Squawk is part of their brand.
What’s hard to understand is why so many modern Republicans seem happy to jump on every sputtering bandwagon that comes along to squeeze whatever they can out of a moment. But it comes at the expense of soon looking bad … soon, and for a long time.
Democrats should encourage Republicans to squawk away.
And, by turning down State Sen. Bob Marshall’s request to appoint a special council to defend the amendment Gov. Terry McAuliffe is showing his savvy grasp of the moment. No doubt, he heard some advice to oblige Marshall, who was the biggest pusher of the 2006 charter change. It would look more bipartisan, it would entail little risk, so why not?
Instead, the savvy new governor politely still-armed Marshall. After all, this amendment never should have been there, in the first place. In 2006 it was a tactical gimmick. It was put on the ballot chiefly to goose conservative turnout in the election; now it seems poised to be put to sleep.
Ironically, the supposed chief beneficiary of the GOP's election-year strategy, George Allen, was too busy putting his own career as a senator to sleep.
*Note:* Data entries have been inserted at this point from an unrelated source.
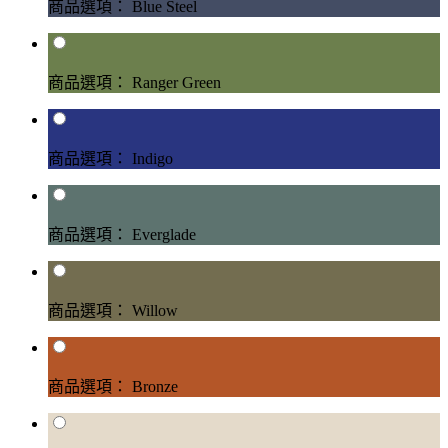
商品選項： Blue Steel
商品選項： Ranger Green
商品選項： Indigo
商品選項： Everglade
商品選項： Willow
商品選項： Bronze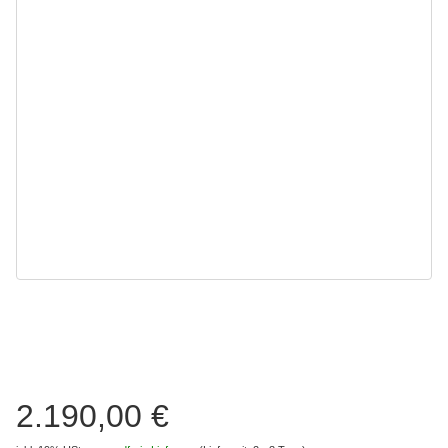
2.190,00 €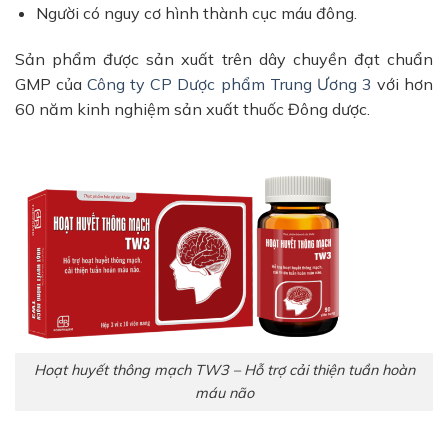
Người có nguy cơ hình thành cục máu đông.
Sản phẩm được sản xuất trên dây chuyền đạt chuẩn
GMP của
Công ty CP Dược phẩm Trung Ương 3
với hơn
60 năm kinh nghiệm sản xuất thuốc Đông dược.
Hoạt huyết thông mạch TW3 – Hỗ trợ cải thiện tuần hoàn
máu não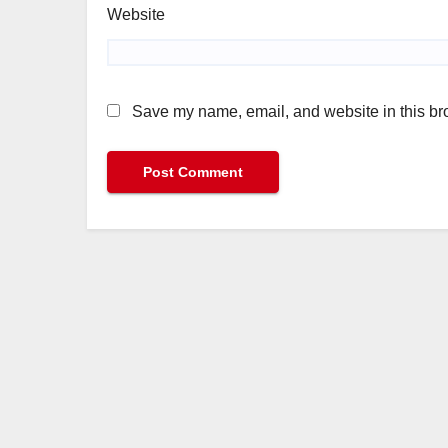
Website
Save my name, email, and website in this bro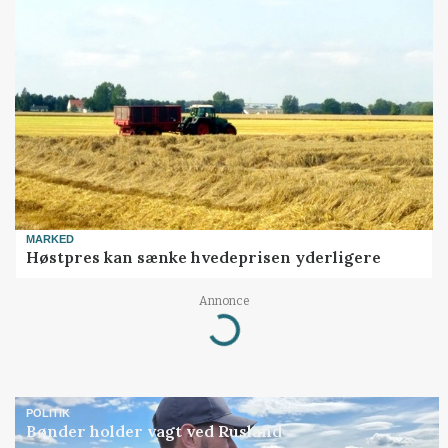
MARKED
Høstpres kan sænke hvedeprisen yderligere
Annonce
Loading...
POLITIK
Bønder holder vagt ved Rusland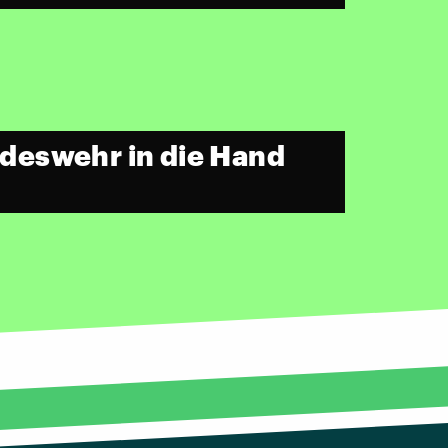
undeswehr in die Hand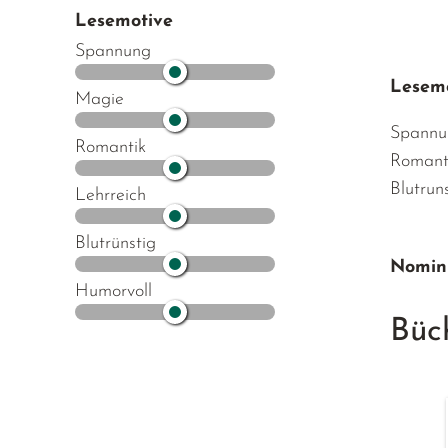
Lesemotive
Spannung
Lesemo
Magie
Spannu
Romantik
Romant
Blutrun
Lehrreich
Blutrünstig
Nomini
Humorvoll
Büch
Once again, Republicans posing for a group picture of themselves making their case for being throwbacks to the bad old days. They seem blithely unaware that the caption under the photo is going to read:
They were among the politicians in 2014 who, like their flinty forebears in the '60s, stood defiantly on the wrong side of history.In the not so distant future, Bob Marshall and his ilk are going to be seen by young voters as looking like villains in old news photos. Pictures in the same souvenir box with photos of Bull Connor and Strom Thurmond, padlocked public schools, open fire hoses, snarling police dogs, burned out churches and clippings of Richmond News Leader editorials.
Young voters, liberal or conservative on other issues, just aren’t going to be willing to support politicians devoted to resisting change on this front.
And, Byrd Machine-reenactor Bob Marshall doesn’t give a hoot about them.